Theodoro se posta ao lado dele.
-- Qual a impressão?
-- Uma exposição esclarecedora.
-- Folgo em saber. Desejei que ilustrasse o progresso que nos espera.
-- As imagens dão uma ideia clara do que está por vir.
-- Confiante com as perspectivas?
-- Sim, delas depende o nosso porvir. Bom, aproveito a ocasião, para me despedir.
-- Tão cedo?
-- Infelizmente. Por favor, transmita as minhas despedidas a D. Catarina.
-- Transmitirei. Porém, precisamos nos encontrar mais vezes. Estou certo de que possuímos mais afinidades além das relacionadas com as táticas militares.
-- Será uma satisfação identificar apreços comuns.
-- Na guerra ou na paz, aliados fazem a diferença.
-- A história oferece diversos exemplos.
-- E um fabuloso conhecimento para nos guiar no presente.

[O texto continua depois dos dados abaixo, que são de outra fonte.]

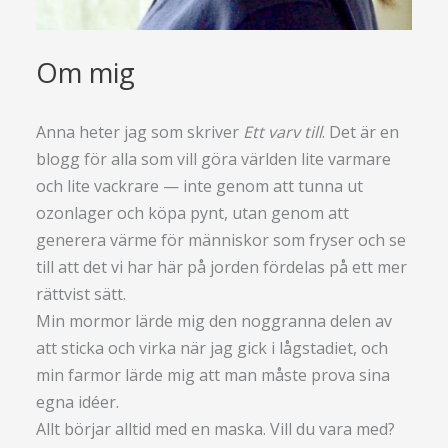
Om mig
Anna heter jag som skriver
Ett varv till
. Det är en
blogg för alla som vill göra världen lite varmare
och lite vackrare — inte genom att tunna ut
ozonlager och köpa pynt, utan genom att
generera värme för människor som fryser och se
till att det vi har här på jorden fördelas på ett mer
rättvist sätt.
Min mormor lärde mig den noggranna delen av
att sticka och virka när jag gick i lågstadiet, och
min farmor lärde mig att man måste prova sina
egna idéer.
Allt börjar alltid med en maska. Vill du vara med?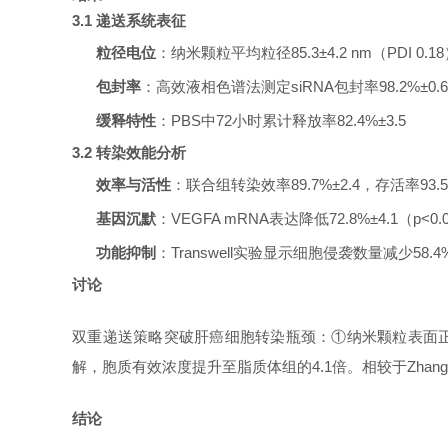
3.1 递送系统表征
粒径电位
‌：纳米颗粒平均粒径85.3±4.2 nm（PDI 0.18
包封率
‌：高效液相色谱法测定siRNA包封率98.2%±0.6
缓释特性
‌：PBS中72小时累计释放率82.4%±3.5
3.2 转染效能分析
效率与活性
‌：联合组转染效率89.7%±2.4，存活率93.5
基因沉默
‌：VEGFA mRNA表达降低72.8%±4.1（p<0
功能抑制
‌：Transwell实验显示细胞侵袭数量减少58.4%±
‌讨论‌
双重递送策略突破肝癌细胞转染瓶颈：
①纳米颗粒表面正
解，胞质有效浓度提升至脂质体组的4.1倍。相较于Zha
‌结论‌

-- Concordo. Mais uma vez, obrigado pelo convite.
-- Foi uma honra.
Theodoro o acompanha até o pórtico, incerto se caminha ao lado de uma pessoa somente reservada ou se as opiniões vagas em ar quase de esfinge revelam um oposicionista. Não, Caso contrário, não estaria aqui, conclui. Despedem-se e um criado leva o militar até o portão.
Cocheiros uniformizados acendem as lanternas das carruagens estacionadas na rua. O cenário destoa da fuzarca protagonizada mais adiante por condutores de tílburis de aluguel, atraídos para o local pela movimentação do sarau. Em amarfanhados trajes, divertem-se com casos contados por um e por outro, ao lado de carros mal conservados e com cavalos nada escovados. A presença do militar os alvoroça.
-- Aqui, doutor.
-- Faço preço melhor, excelência.
As ofertas silenciam-se ante a negativa de Herculano, que prefere andar enquanto ordena suas ideias sobre o que viu e ouviu no sarau. Desconfia que Theodoro esteja receoso da reforma urbana vir a despertar a oposição dos florianistas e da mocidade militar, aquietada há alguns anos. Por isso me convidou para o sarau e propôs outro encontro. Quer me tornar seu agente de informação. Quanta pretensão! Pensa nas farpas trocadas entre os superiores e o anfitrião. Hoje insatisfação, amanhã cisão, como no final da monarquia. Preciso facilitar um encontro com Agostinho. Saber o que ele está fazendo.